> [WHAT THIS TASK INVOLVES]: For each line in the data below that holds "Average", return a copy.

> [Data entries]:
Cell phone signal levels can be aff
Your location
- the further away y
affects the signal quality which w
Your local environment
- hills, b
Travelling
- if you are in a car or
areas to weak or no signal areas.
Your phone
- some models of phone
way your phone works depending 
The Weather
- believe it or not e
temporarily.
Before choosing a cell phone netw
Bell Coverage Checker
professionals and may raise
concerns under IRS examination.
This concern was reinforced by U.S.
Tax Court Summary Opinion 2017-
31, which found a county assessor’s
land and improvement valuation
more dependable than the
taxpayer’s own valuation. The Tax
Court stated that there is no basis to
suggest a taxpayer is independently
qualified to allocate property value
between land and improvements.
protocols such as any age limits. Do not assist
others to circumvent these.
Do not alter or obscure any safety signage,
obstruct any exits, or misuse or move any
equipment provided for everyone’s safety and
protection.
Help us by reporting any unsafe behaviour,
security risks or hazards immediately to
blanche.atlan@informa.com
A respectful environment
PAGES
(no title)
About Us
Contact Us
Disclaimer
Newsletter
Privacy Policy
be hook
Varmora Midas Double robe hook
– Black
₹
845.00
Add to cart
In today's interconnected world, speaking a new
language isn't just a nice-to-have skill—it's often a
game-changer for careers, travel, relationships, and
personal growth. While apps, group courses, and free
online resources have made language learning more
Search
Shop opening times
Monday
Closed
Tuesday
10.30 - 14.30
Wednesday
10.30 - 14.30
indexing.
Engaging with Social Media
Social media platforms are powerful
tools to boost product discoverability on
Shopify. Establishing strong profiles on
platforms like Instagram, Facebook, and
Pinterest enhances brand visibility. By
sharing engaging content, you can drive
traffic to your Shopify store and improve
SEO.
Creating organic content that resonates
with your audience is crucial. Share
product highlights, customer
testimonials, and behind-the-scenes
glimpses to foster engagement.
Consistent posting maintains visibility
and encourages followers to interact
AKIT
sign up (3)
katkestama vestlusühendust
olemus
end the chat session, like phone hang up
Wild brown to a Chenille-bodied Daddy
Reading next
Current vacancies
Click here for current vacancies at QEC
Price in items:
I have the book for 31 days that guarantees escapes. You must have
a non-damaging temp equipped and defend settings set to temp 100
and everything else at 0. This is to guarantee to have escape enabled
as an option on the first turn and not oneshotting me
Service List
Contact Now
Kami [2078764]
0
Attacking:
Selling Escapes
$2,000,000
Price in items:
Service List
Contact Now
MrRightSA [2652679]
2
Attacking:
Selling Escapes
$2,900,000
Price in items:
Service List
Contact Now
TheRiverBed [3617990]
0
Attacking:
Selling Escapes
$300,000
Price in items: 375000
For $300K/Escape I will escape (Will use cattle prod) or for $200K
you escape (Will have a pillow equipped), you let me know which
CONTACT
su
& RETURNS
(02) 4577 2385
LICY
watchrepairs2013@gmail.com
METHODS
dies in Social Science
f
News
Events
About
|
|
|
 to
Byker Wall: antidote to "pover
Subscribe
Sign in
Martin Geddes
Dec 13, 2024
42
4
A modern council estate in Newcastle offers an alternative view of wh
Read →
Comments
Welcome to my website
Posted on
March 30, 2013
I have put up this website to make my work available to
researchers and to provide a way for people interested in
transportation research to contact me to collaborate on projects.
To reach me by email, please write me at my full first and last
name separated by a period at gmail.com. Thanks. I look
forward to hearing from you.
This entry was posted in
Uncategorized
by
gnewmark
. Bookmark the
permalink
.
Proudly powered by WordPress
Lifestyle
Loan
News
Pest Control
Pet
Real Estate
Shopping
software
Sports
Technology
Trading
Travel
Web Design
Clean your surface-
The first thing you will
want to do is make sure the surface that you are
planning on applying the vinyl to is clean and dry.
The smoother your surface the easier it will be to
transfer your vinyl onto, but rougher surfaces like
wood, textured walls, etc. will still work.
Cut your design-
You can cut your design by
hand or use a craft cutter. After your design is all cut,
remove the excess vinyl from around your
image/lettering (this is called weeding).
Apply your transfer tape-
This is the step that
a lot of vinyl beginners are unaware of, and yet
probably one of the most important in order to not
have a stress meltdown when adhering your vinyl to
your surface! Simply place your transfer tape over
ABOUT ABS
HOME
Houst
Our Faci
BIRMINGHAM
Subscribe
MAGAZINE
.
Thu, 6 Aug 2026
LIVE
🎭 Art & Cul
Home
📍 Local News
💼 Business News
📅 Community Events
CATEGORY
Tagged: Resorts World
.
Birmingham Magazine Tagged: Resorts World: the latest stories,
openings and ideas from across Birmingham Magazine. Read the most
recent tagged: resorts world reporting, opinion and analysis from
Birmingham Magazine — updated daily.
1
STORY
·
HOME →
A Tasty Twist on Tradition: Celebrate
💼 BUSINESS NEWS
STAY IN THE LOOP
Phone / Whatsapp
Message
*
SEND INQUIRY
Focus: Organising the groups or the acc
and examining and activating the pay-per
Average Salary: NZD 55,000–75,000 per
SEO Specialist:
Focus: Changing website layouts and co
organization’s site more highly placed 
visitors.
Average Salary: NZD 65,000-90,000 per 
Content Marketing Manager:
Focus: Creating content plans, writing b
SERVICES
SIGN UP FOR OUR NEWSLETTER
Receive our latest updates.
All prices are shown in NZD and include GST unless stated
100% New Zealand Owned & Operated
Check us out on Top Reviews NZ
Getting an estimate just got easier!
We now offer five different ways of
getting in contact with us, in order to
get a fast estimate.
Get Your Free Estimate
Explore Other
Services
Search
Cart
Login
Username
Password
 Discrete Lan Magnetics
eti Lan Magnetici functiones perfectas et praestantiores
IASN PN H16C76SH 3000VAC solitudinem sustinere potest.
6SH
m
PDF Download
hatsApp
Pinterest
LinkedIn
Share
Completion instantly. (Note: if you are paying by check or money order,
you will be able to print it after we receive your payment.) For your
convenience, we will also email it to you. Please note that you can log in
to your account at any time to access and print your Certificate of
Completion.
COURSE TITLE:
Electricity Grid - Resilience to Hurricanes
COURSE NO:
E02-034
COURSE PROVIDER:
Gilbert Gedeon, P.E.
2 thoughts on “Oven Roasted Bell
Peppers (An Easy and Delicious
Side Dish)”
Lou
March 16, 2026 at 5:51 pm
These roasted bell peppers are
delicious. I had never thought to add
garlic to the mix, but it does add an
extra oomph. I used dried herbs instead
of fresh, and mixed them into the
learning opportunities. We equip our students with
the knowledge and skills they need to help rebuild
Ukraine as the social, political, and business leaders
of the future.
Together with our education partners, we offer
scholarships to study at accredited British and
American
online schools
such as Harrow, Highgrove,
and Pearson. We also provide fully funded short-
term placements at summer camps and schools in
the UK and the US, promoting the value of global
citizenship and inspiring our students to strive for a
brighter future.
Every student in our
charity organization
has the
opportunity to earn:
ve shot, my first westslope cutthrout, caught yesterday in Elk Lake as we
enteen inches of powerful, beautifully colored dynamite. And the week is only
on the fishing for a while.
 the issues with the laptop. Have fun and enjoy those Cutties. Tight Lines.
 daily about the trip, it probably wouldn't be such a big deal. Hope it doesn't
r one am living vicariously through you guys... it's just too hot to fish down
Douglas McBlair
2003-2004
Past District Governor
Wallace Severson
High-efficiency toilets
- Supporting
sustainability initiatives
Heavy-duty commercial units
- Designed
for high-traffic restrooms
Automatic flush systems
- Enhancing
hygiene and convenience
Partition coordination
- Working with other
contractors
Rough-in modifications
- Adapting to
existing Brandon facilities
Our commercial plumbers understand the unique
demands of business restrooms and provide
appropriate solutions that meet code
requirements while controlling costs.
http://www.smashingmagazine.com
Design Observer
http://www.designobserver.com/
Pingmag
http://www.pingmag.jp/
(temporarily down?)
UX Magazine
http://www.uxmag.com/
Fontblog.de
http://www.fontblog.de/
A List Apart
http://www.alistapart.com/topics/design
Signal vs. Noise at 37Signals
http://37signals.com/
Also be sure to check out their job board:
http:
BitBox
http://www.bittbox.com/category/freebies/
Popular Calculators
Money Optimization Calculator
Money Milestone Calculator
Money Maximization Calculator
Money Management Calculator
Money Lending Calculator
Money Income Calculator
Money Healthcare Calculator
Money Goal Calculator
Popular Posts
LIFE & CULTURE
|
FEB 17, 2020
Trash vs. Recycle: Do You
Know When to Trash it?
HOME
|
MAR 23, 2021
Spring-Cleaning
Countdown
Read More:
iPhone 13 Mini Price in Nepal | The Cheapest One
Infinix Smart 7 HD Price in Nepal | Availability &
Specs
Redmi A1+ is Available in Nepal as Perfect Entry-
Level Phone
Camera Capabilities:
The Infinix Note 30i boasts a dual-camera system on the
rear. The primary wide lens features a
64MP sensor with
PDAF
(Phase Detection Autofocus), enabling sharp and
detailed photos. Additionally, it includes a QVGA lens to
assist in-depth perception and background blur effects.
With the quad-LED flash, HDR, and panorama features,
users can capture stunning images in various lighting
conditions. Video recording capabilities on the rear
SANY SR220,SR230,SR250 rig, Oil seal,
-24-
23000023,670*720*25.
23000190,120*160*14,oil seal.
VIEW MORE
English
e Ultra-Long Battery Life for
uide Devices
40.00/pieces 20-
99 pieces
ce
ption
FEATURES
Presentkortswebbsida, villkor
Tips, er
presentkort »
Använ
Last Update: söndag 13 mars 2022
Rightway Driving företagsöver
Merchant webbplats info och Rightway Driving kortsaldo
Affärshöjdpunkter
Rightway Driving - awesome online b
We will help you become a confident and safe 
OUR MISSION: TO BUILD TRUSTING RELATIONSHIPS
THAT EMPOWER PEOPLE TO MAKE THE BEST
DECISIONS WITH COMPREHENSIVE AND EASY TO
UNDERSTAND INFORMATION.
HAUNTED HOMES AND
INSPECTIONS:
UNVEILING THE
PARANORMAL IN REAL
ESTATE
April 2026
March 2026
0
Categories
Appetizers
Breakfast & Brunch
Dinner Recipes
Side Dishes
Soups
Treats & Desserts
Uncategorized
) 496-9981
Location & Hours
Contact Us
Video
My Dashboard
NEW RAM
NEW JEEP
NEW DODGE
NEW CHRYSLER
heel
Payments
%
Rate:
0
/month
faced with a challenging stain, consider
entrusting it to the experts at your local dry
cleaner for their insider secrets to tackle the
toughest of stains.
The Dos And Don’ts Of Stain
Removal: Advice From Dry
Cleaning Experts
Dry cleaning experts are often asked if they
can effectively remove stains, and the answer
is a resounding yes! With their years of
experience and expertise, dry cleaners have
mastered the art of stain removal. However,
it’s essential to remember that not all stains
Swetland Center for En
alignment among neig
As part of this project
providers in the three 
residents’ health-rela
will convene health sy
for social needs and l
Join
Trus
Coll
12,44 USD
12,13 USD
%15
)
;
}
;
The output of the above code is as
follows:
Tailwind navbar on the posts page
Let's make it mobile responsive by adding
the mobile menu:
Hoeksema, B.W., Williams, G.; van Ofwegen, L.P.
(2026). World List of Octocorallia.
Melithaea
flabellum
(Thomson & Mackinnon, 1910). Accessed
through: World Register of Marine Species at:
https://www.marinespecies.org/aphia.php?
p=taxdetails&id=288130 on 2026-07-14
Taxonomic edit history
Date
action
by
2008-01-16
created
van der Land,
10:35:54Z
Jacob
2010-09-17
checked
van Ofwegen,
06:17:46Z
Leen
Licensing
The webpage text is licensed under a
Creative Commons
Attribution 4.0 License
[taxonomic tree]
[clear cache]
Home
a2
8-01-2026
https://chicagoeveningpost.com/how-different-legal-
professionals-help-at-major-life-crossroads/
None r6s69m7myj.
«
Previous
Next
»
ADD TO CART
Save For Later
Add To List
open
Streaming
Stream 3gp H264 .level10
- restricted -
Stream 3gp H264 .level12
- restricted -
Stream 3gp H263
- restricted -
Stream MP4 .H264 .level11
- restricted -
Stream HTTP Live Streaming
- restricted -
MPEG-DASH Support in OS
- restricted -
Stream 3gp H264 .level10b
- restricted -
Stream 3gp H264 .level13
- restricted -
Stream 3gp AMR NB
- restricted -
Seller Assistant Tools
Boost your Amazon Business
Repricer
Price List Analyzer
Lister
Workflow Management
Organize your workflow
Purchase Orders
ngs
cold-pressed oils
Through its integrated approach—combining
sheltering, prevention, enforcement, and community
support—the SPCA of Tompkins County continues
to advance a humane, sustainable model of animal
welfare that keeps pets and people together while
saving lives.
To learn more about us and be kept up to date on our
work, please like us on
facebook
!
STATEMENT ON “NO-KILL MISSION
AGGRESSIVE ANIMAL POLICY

> [RESULT OF THIS TASK]:
Average Salary: NZD 55,000–75,000 per
Average Salary: NZD 65,000-90,000 per 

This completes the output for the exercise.